AB'nin 2015 yılında ilan edilen "AB'nin Ticaret ve Yatırım Politikası İçin Yeni Vizyonu" başlıklı strateji belgesinde AB'nin akdedeceği ticari anlaşmalarda insan hakları ve değerlerin ön planda tutulacağı kayda geçirilmiştir. AB'nin, kurucu üyesi olduğumuz Avrupa Konseyiyle ilişkileri gittikçe gerginleşen Türkiye'yle ekonomik içerikli olsa da bir anlaşmayı nihayetlendirmesi fevkalade güçtür. Temel hak ve özgürlükler, hukukun üstünlüğü, yargı bağımsızlığı gibi konularda ülkemizin bulunduğu noktada gümrük birliğini güncelleyecek olan anlaşmanın ülke parlamentolarında ve Avrupa Parlamentosunda onaylanması ve yürürlüğe girmesi bugünkü koşullarda mümkün değildir. Türkiye'nin Avrupa Birliğiyle olan ilişkilerinin bir an önce canlandırılması gerekmektedir, bunun yolu ve yöntemi bellidir. Siyasi kriterler alanındaki eksiklikler giderildikten sonra Türkiye'nin üyelik müzakerelerinde üstesinden gelemeyeceği bir şey yoktur. Bunu da ancak önümüzdeki seçimlerden sonra Türkiye'yi iyileştirilmiş ve güçlendirilmiş parlamenter sisteme taşıyacak yeni iktidar gerçekleştirecektir. Müzakere süreci askıya alınmıştır, evet, ancak bu siyasi bir karardır. Müzakere Çerçeve Belgesi'nin 5'inci maddesi aday ülkelerle müzakerelerin nasıl yürütüleceğine dair yöntemi ortaya koymaktadır, Türkiye'yle yapılan müzakerelerde bu yöntem izlenmemiştir.

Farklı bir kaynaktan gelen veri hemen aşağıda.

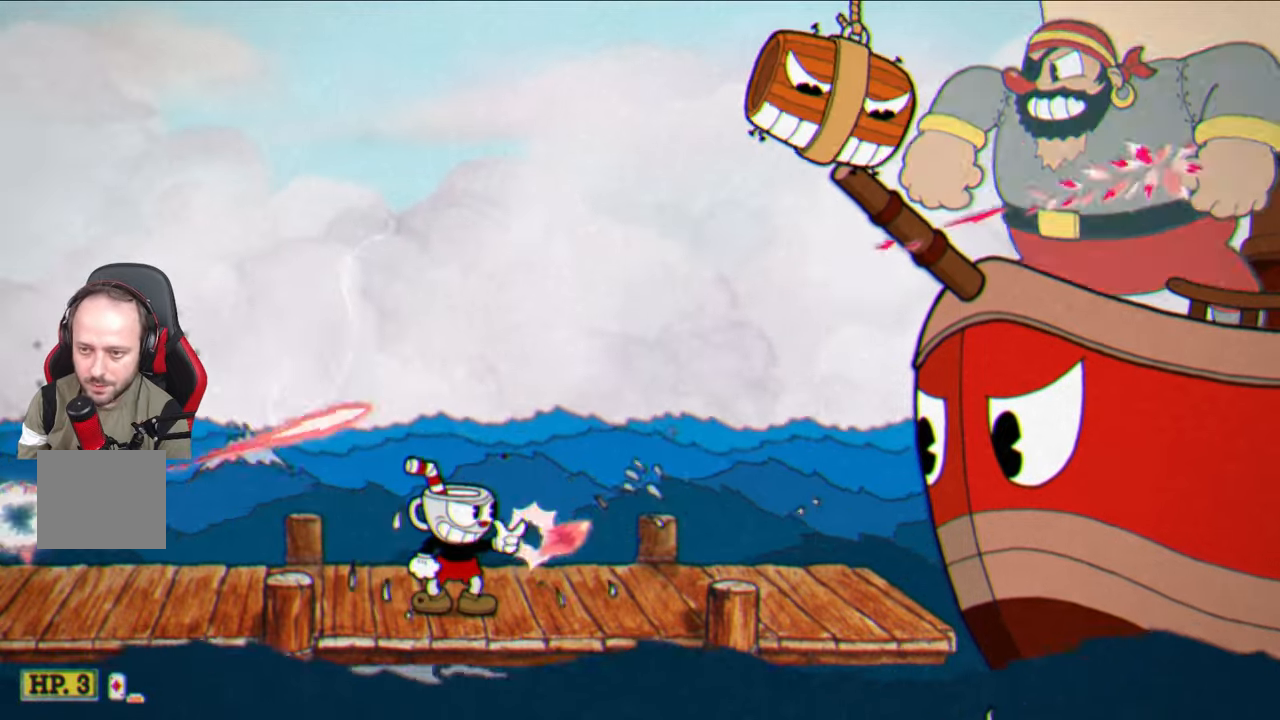
{"buttons": ["SQUARE"], "left_stick": "center", "right_stick": "center", "events": []}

Bakanlar Konseyinde Türkiye'nin temel hak ve özgürlüklerde geriye gidişi ve otoriterleşme nedeniyle AB kurumlarından giderek uzaklaşılması gerekçe gösterilerek siyasi bir karar alınmıştır. Dolayısıyla, Türkiye'nin demokrasi, insan hakları ve hukukun üstünlüğü gibi alanlarda gerekli adımları atması durumunda ilişkilerin normale dönmesi ve müzakerelerin yeniden başlaması mümkün olabilecektir yeter ki biz kendimizi zihnen farklı alanlarda konumlandırmayalım, iç siyasette ve uluslararası ilişkilerde oradan buraya savrulmayalım.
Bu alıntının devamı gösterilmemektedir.